Между тем каждая идея, каждое отвлеченное положение, какие бы отдаленные моменты в развитии нашего духа они ни объясняли, становятся для нас живыми и действительными лишь тогда, когда мы находим для них место внутри нас самих и они начинают проникать всю обыденность, нас окружающую.

Наше «я» – свиток. Наше тело – летопись мира. Оно есть точный отпечаток всей нашей эволюции во вселенной. Искрой сознания освещены только самые последние строки этого гигантского свитка. Если бы мы могли развернуть его, то в извилинах нашего мозга раскрылась бы вся человеческая история; если бы мы смогли пройти сознанием по всем разветвлениям нашей нервной системы, то мы бы узнали изнутри историю царства позвоночных, в кровеносной системе угадали бы волны, течения, приливы и отливы древнего океана – праотца жизни, в строении костного нашего остова нам открылась бы вся геологическая история земного шара, а еще глубже, в плодотворящих и оплодотворяемых клеточках, мы открыли бы кружения солнца и пляски вселенных. И надо сказать, что все факты внешнего опыта и исследования становятся для нас творческими и живыми лишь тогда, когда мы, хотя бы смутно, нащупаем их место в этой летописи внутреннего «я».

Поэтическое уподобление становится прекрасным (т. е. из метафоры превращается в символ) только тогда, когда оно приближается к научной истине. А научная истина бывает убедительна только в том случае, если она доведена в своем обобщении до высоты поэтического символа.

Вот пример. Одно из древних, но не иссякших и не утомленных поэтических уподоблений сравнивает сердце с океаном и любит говорить о приливах и отливах любви. Научная теория Рене Кентона, исходя от исследований о температуре крови и морских глубин, процентного содержания соли в крови и в морской воде, устанавливает, что океан был первой жизненной средой, в которой развивались организмы, а что кровь, текущая в жилах живых существ, есть тот океан, в котором они возникали и который пронесли внутри себя вместе с его средней температурой и химическим составом. Научное исследование и поэтическое уподобление сливаются в одном символе. Объективно установленный факт мы нащупываем в глубине свитка нашего «я».

Наше дневное сознание – только малая искра, мерцающая над вселенными мрака.

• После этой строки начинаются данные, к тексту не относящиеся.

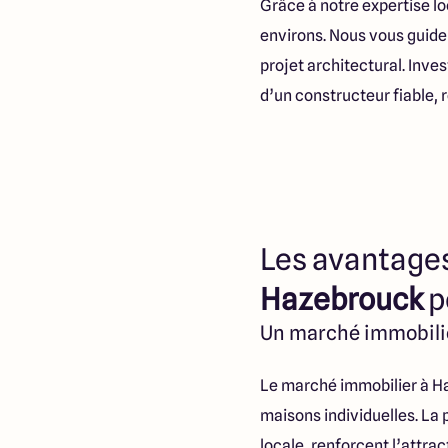
Grâce à notre expertise l
environs. Nous vous guider
projet architectural. Inve
d’un constructeur fiable, 
Les avantages
Hazebrouck
p
Un marché immobili
Le marché immobilier à Ha
maisons individuelles. La 
locale, renforcent l’attra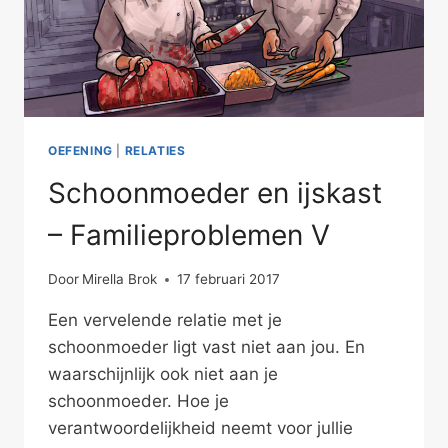
OEFENING
|
RELATIES
Schoonmoeder en ijskast
– Familieproblemen V
Door
Mirella Brok
17 februari 2017
Een vervelende relatie met je
schoonmoeder ligt vast niet aan jou. En
waarschijnlijk ook niet aan je
schoonmoeder. Hoe je
verantwoordelijkheid neemt voor jullie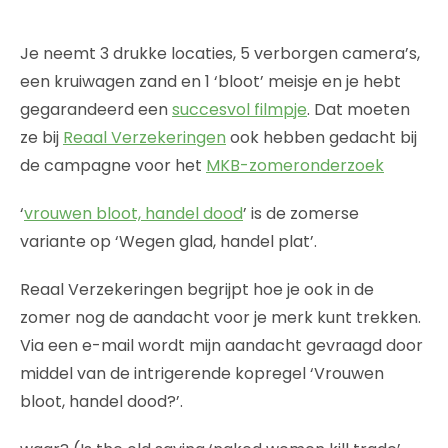
Je neemt 3 drukke locaties, 5 verborgen camera’s,
een kruiwagen zand en 1 ‘bloot’ meisje en je hebt
gegarandeerd een
succesvol filmpje
. Dat moeten
ze bij
Reaal Verzekeringen
ook hebben gedacht bij
de campagne voor het
MKB-zomeronderzoek
‘
vrouwen bloot, handel dood
’ is de zomerse
variante op ‘Wegen glad, handel plat’.
Reaal Verzekeringen begrijpt hoe je ook in de
zomer nog de aandacht voor je merk kunt trekken.
Via een e-mail wordt mijn aandacht gevraagd door
middel van de intrigerende kopregel ‘Vrouwen
bloot, handel dood?’.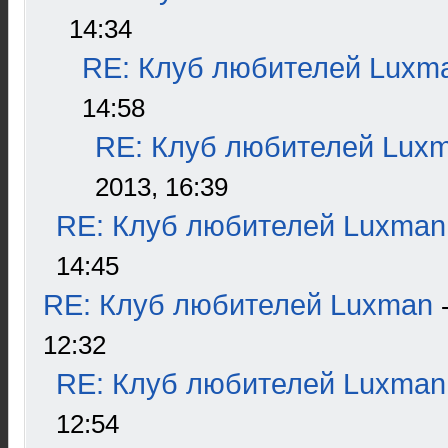
14:34
RE: Клуб любителей Luxm
14:58
RE: Клуб любителей Lux
2013, 16:39
RE: Клуб любителей Luxman
14:45
RE: Клуб любителей Luxman
12:32
RE: Клуб любителей Luxman
12:54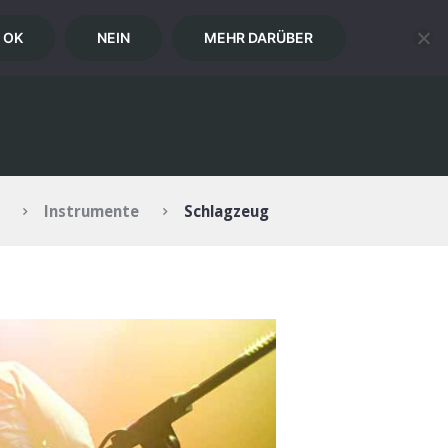
OK
NEIN
MEHR DARÜBER
RIE
KONTAKT
ANMELDEN
Instrumente
Schlagzeug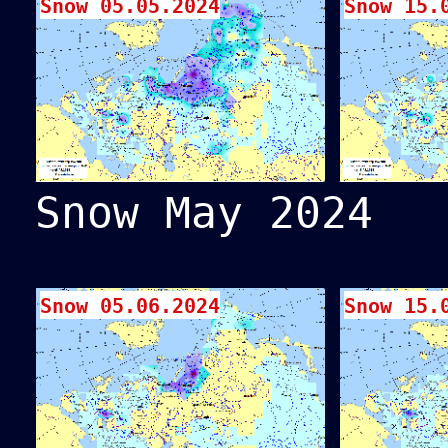
Snow 05.05.2024
Snow 15.
Snow May 2024
Snow 05.06.2024
Snow 15.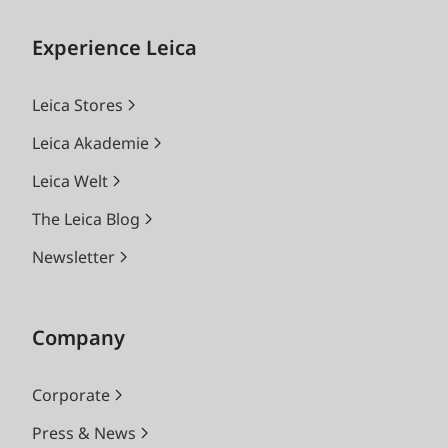
Experience Leica
Leica Stores
Leica Akademie
Leica Welt
The Leica Blog
Newsletter
Company
Corporate
Press & News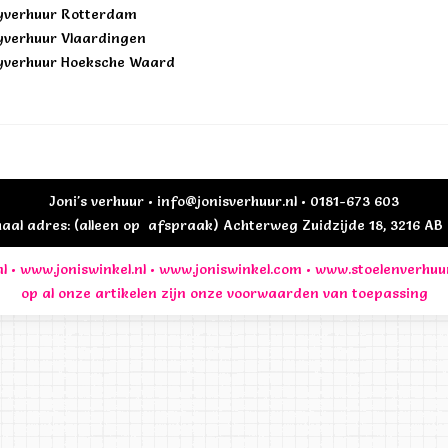
yverhuur Rotterdam
yverhuur Vlaardingen
yverhuur Hoeksche Waard
Joni's verhuur • info@jonisverhuur.nl • 0181-673 603
al adres: (alleen op afspraak) Achterweg Zuidzijde 18, 3216 A
l
•
www.joniswinkel.nl
•
www.joniswinkel.com
•
www.stoelenverhuu
op al onze artikelen zijn onze
voorwaarden
van toepassing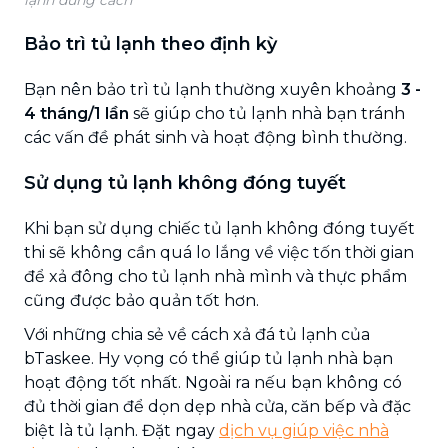
Bảo trì tủ lạnh theo định kỳ
Bạn nên bảo trì tủ lạnh thường xuyên khoảng
3 -
4 tháng/1 lần
sẽ giúp cho tủ lạnh nhà bạn tránh
các vấn đề phát sinh và hoạt động bình thường.
Sử dụng tủ lạnh không đóng tuyết
Khi bạn sử dụng chiếc tủ lạnh không đóng tuyết
thi sẽ không cần quá lo lắng về việc tốn thời gian
để xả đông cho tủ lạnh nhà mình và thực phẩm
cũng được bảo quản tốt hơn.
Với những chia sẻ về cách xả đá tủ lạnh của
bTaskee. Hy vọng có thể giúp tủ lạnh nhà bạn
hoạt động tốt nhất. Ngoài ra nếu bạn không có
đủ thời gian để dọn dẹp nhà cửa, căn bếp và đặc
biệt là tủ lạnh. Đặt ngay
dịch vụ giúp việc nhà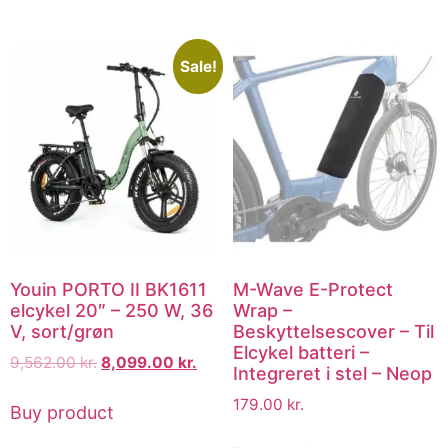
Sale!
Youin PORTO II BK1611
M-Wave E-Protect
elcykel 20″ – 250 W, 36
Wrap –
V, sort/grøn
Beskyttelsescover – Til
Elcykel batteri –
9,562.00
kr.
8,099.00
kr.
Integreret i stel – Neop
179.00
kr.
Buy product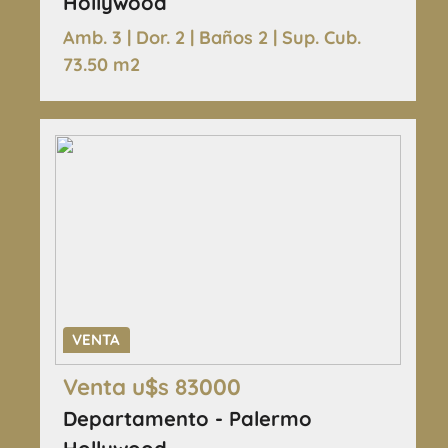
Hollywood
Amb. 3 | Dor. 2 | Baños 2 | Sup. Cub.
73.50 m2
VENTA
Venta u$s 83000
Departamento - Palermo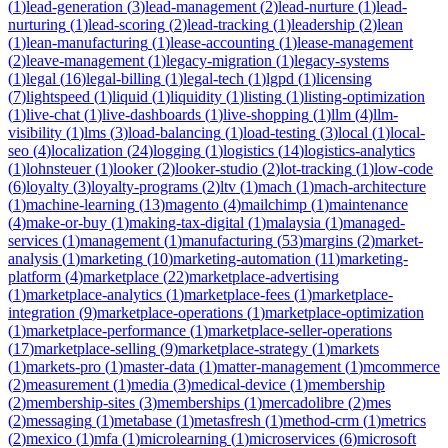
(
1
)
lead-generation
(
3
)
lead-management
(
2
)
lead-nurture
(
1
)
lead-
nurturing
(
1
)
lead-scoring
(
2
)
lead-tracking
(
1
)
leadership
(
2
)
lean
(
1
)
lean-manufacturing
(
1
)
lease-accounting
(
1
)
lease-management
(
2
)
leave-management
(
1
)
legacy-migration
(
1
)
legacy-systems
(
1
)
legal
(
16
)
legal-billing
(
1
)
legal-tech
(
1
)
lgpd
(
1
)
licensing
(
7
)
lightspeed
(
1
)
liquid
(
1
)
liquidity
(
1
)
listing
(
1
)
listing-optimization
(
1
)
live-chat
(
1
)
live-dashboards
(
1
)
live-shopping
(
1
)
llm
(
4
)
llm-
visibility
(
1
)
lms
(
3
)
load-balancing
(
1
)
load-testing
(
3
)
local
(
1
)
local-
seo
(
4
)
localization
(
24
)
logging
(
1
)
logistics
(
14
)
logistics-analytics
(
1
)
lohnsteuer
(
1
)
looker
(
2
)
looker-studio
(
2
)
lot-tracking
(
1
)
low-code
(
6
)
loyalty
(
3
)
loyalty-programs
(
2
)
ltv
(
1
)
mach
(
1
)
mach-architecture
(
1
)
machine-learning
(
13
)
magento
(
4
)
mailchimp
(
1
)
maintenance
(
4
)
make-or-buy
(
1
)
making-tax-digital
(
1
)
malaysia
(
1
)
managed-
services
(
1
)
management
(
1
)
manufacturing
(
53
)
margins
(
2
)
market-
analysis
(
1
)
marketing
(
10
)
marketing-automation
(
11
)
marketing-
platform
(
4
)
marketplace
(
22
)
marketplace-advertising
(
1
)
marketplace-analytics
(
1
)
marketplace-fees
(
1
)
marketplace-
integration
(
9
)
marketplace-operations
(
1
)
marketplace-optimization
(
1
)
marketplace-performance
(
1
)
marketplace-seller-operations
(
17
)
marketplace-selling
(
9
)
marketplace-strategy
(
1
)
markets
(
1
)
markets-pro
(
1
)
master-data
(
1
)
matter-management
(
1
)
mcommerce
(
2
)
measurement
(
1
)
media
(
3
)
medical-device
(
1
)
membership
(
2
)
membership-sites
(
3
)
memberships
(
1
)
mercadolibre
(
2
)
mes
(
2
)
messaging
(
1
)
metabase
(
1
)
metasfresh
(
1
)
method-crm
(
1
)
metrics
(
2
)
mexico
(
1
)
mfa
(
1
)
microlearning
(
1
)
microservices
(
6
)
microsoft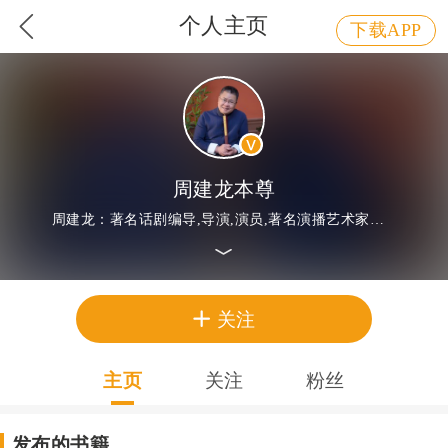
个人主页
下载APP
周建龙本尊
周建龙：著名话剧编导,导演,演员,著名演播艺术家代表作:《鬼吹灯》《盗墓笔记》《东北往事黑道风云二十年》等。 “周建龙本尊”这个
关注
主页
关注
粉丝
发布的书籍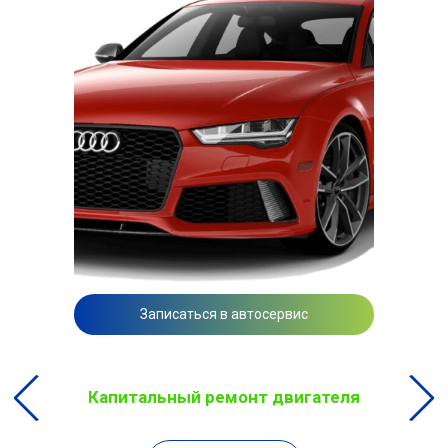
Записаться в автосервис
Капитальный ремонт двигателя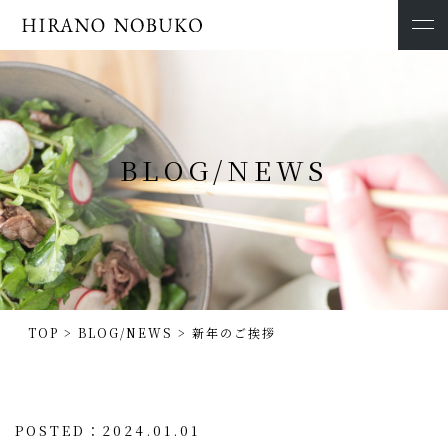
BLOG/NEWS
TOP
>
BLOG/NEWS
>
新年のご挨拶
POSTED：2024.01.01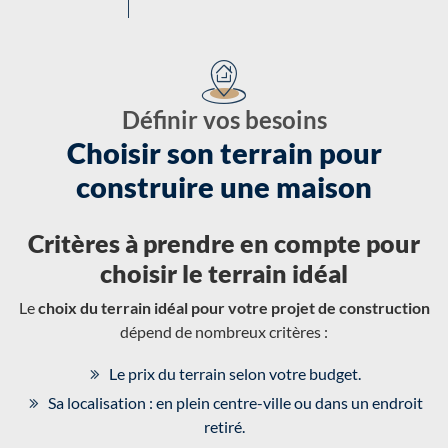
Définir vos besoins
Choisir son terrain pour
construire une maison
Critères à prendre en compte pour
choisir le terrain idéal
Le
choix du terrain idéal pour votre projet de construction
dépend de nombreux critères :
Le prix du terrain selon votre budget.
Sa localisation : en plein centre-ville ou dans un endroit
retiré.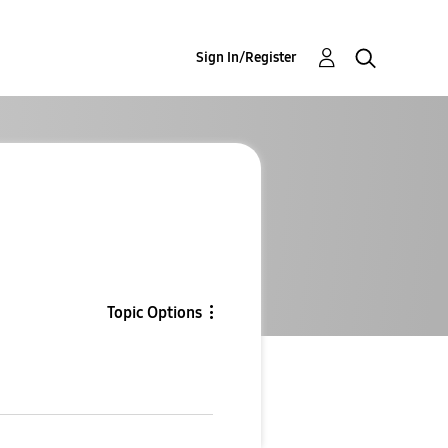
Sign In/Register
Topic Options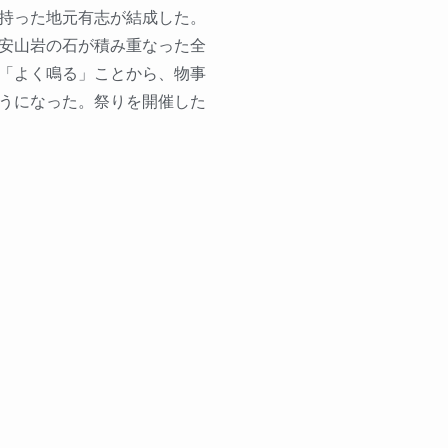
持った地元有志が結成した。
安山岩の石が積み重なった全
「よく鳴る」ことから、物事
うになった。祭りを開催した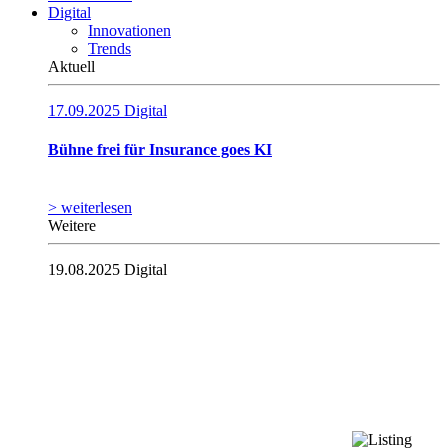
Digital
Innovationen
Trends
Aktuell
17.09.2025
Digital
Bühne frei für Insurance goes KI
> weiterlesen
Weitere
19.08.2025
Digital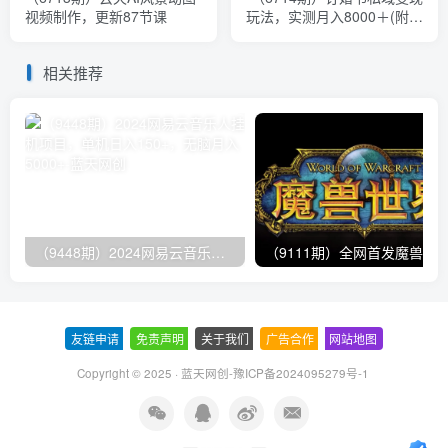
视频制作，更新87节课
玩法，实测月入8000＋(附带
全部教程)
相关推荐
（9448期）2024网易云音乐人挂机项目，单机日入150+，无脑月入5000+
友链申请
-
免责声明
-
关于我们
-
广告合作
-
网站地图
Copyright © 2025 ·
蓝天网创-豫ICP备2024095279号-1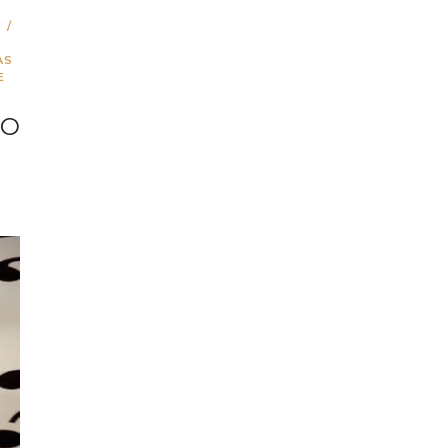
/
AS
E
DO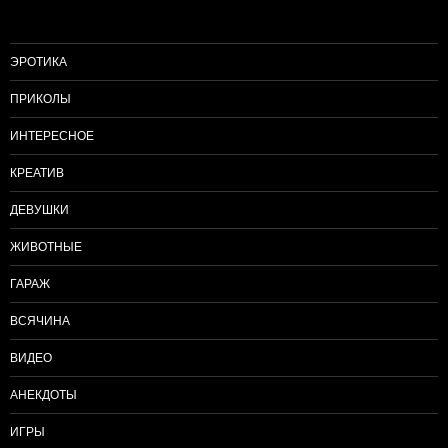
ЭРОТИКА
ПРИКОЛЫ
ИНТЕРЕСНОЕ
КРЕАТИВ
ДЕВУШКИ
ЖИВОТНЫЕ
ГАРАЖ
ВСЯЧИНА
ВИДЕО
АНЕКДОТЫ
ИГРЫ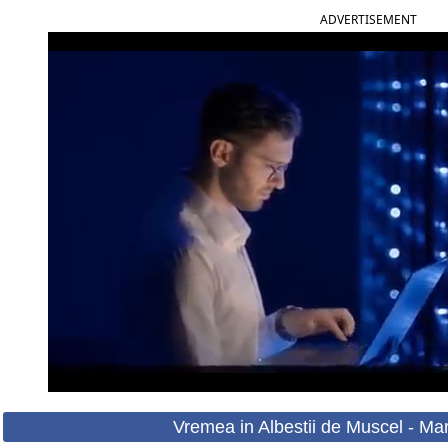
ADVERTISEMENT
Vremea in Albestii de Muscel - Mar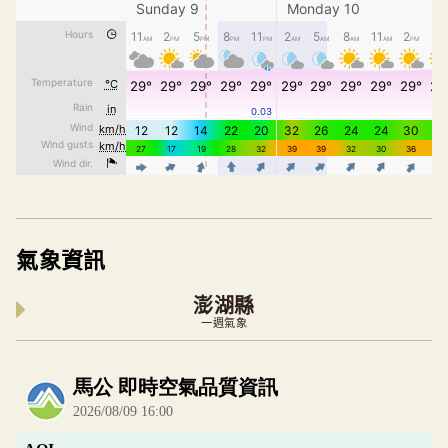
氣象資訊
澎湖縣
一週氣象
內嵌空氣品質小工具為視覺預覽，完整即時空氣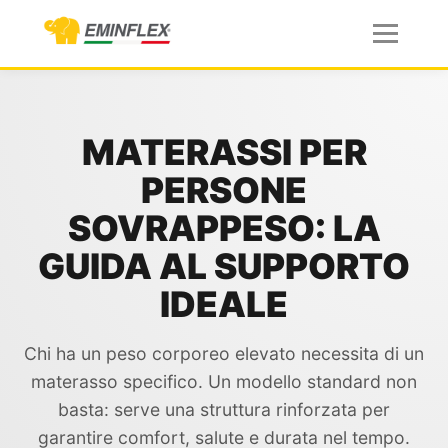
MATERASSI PER
PERSONE
SOVRAPPESO: LA
GUIDA AL SUPPORTO
IDEALE
Chi ha un peso corporeo elevato necessita di un
materasso specifico. Un modello standard non
basta: serve una struttura rinforzata per
garantire comfort, salute e durata nel tempo.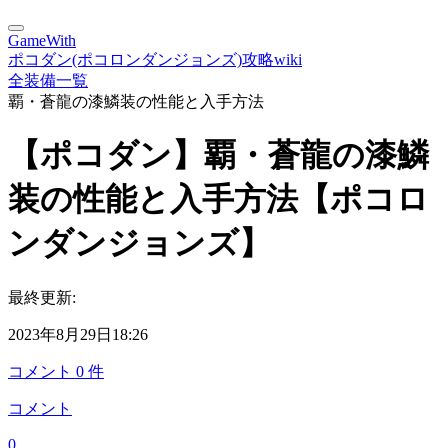
GameWith
ポコダン(ポコロンダンジョンズ)攻略wiki
全装備一覧
覇・蒼龍の漆鱗装の性能と入手方法
【ポコダン】覇・蒼龍の漆鱗
装の性能と入手方法【ポコロ
ンダンジョンズ】
最終更新:
2023年8月29日18:26
コメント
0
件
コメント
0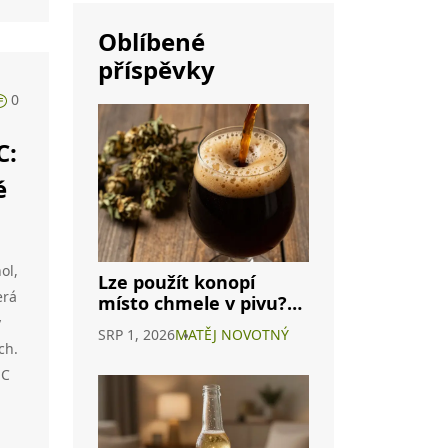
Oblíbené
příspěvky
0
C:
é
ol,
Lze použít konopí
erá
místo chmele v pivu?
Průvodce
v
SRP 1, 2026
MATĚJ NOVOTNÝ
cannabisovým pivem
ch.
HC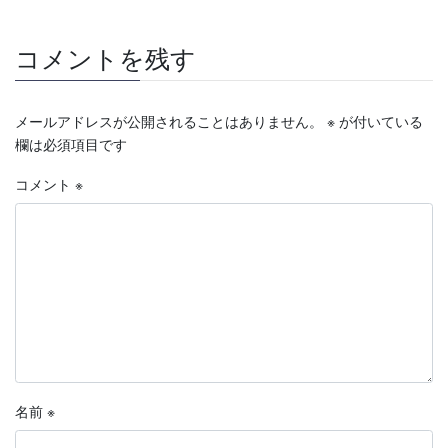
コメントを残す
メールアドレスが公開されることはありません。
※
が付いている
欄は必須項目です
コメント
※
名前
※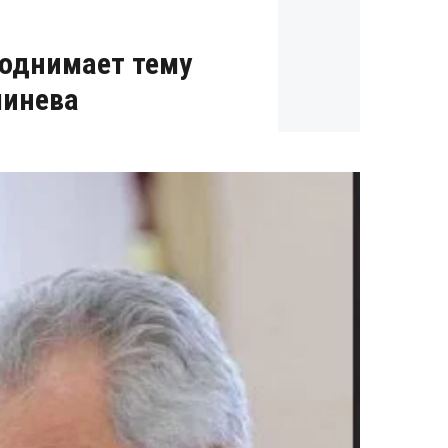
поднимает тему
шинева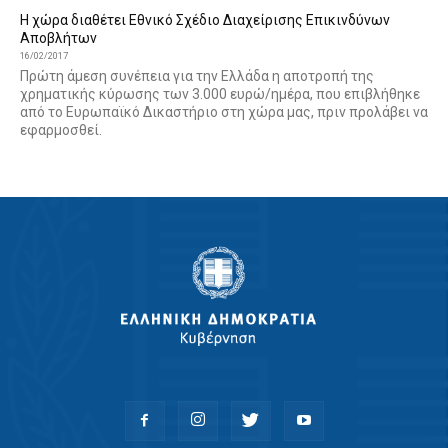
Η χώρα διαθέτει Εθνικό Σχέδιο Διαχείρισης Επικινδύνων
Αποβλήτων
16/02/2017
Πρώτη άμεση συνέπεια για την Ελλάδα η αποτροπή της
χρηματικής κύρωσης των 3.000 ευρώ/ημέρα, που επιβλήθηκε
από το Ευρωπαϊκό Δικαστήριο στη χώρα μας, πριν προλάβει να
εφαρμοσθεί.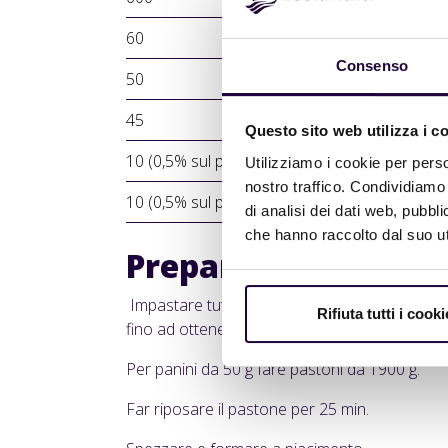
60
Consenso
50
45
Questo sito web utilizza i c
10 (0,5% sul peso della farina)
Utilizziamo i cookie per perso
nostro traffico. Condividiamo 
10 (0,5% sul peso della farina)
di analisi dei dati web, pubbl
che hanno raccolto dal suo uti
Preparazione
Impastare tutti gli ingredienti in impastatrice 
Rifiuta tutti i cooki
fino ad ottenere un impasto liscio e sostenut
Per panini da 50 g fare pastoni da 1900 g.
Far riposare il pastone per 25 min.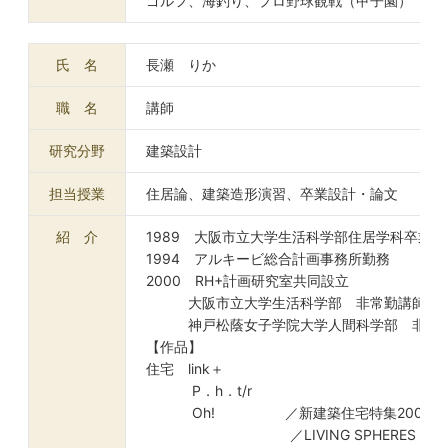
ゴルフ、海釣り、プロ野球観戦（甲子園）
氏 名
長瀬 りか
職 名
講師
研究分野
建築設計
担当授業
住居論、建築造形演習、卒業設計・論文
紹 介
1989 大阪市立大学生活科学部住居学科卒業
1994 アルキービ総合計画事務所勤務
2000 RH+計画研究室共同設立
大阪市立大学生活科学部 非常勤講師
神戸松蔭女子学院大学人間科学部 非常
【作品】
住宅 link＋
P．h．t/r
Oh! ／新建築住宅特集2005年
／LIVING SPHERES vol.2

Но при вопросе о сновидении нам вовсе не необходимо спускаться в самые глубины мрака. Сновидения приходят вовсе не из глубин мрака. Они в точном смысле составляют его кайму, они живут на той черте, которой день отделяется от тьмы. Искра нашего дневного сознания была подготовлена и рождена великим океаном ночного сознания.

С этим океаном мы не расстаемся. Мы носим его в себе, мы ежедневно возвращаемся в него, как в материнское чрево, и, погружаясь в глубокий сон без видений, проникаемся его токами, отдаемся силе его течений и обновляемся в его глубине, причащаясь в эти моменты довременному сну камней, минералов, вод, растений.

Сновидения возникают лишь на границе этого темного и внеобразного мира. Их можно сравнить с предрассветными сумерками, сквозь которые светит заря близкого дня. Образы, в них возникающие, смутны, расплывчаты и громадны. Нельзя определить, что они: теневые ли отсветы великой ночи с ее сознанию неведомою жизнью или призрачные светы и отблески дневной, солнечной действительности. Мир внешней реальности брезжит сквозь эти обманные многоликие сумерки, которые сочетают в себе свойства сознания со свойствами подсознательной ночи.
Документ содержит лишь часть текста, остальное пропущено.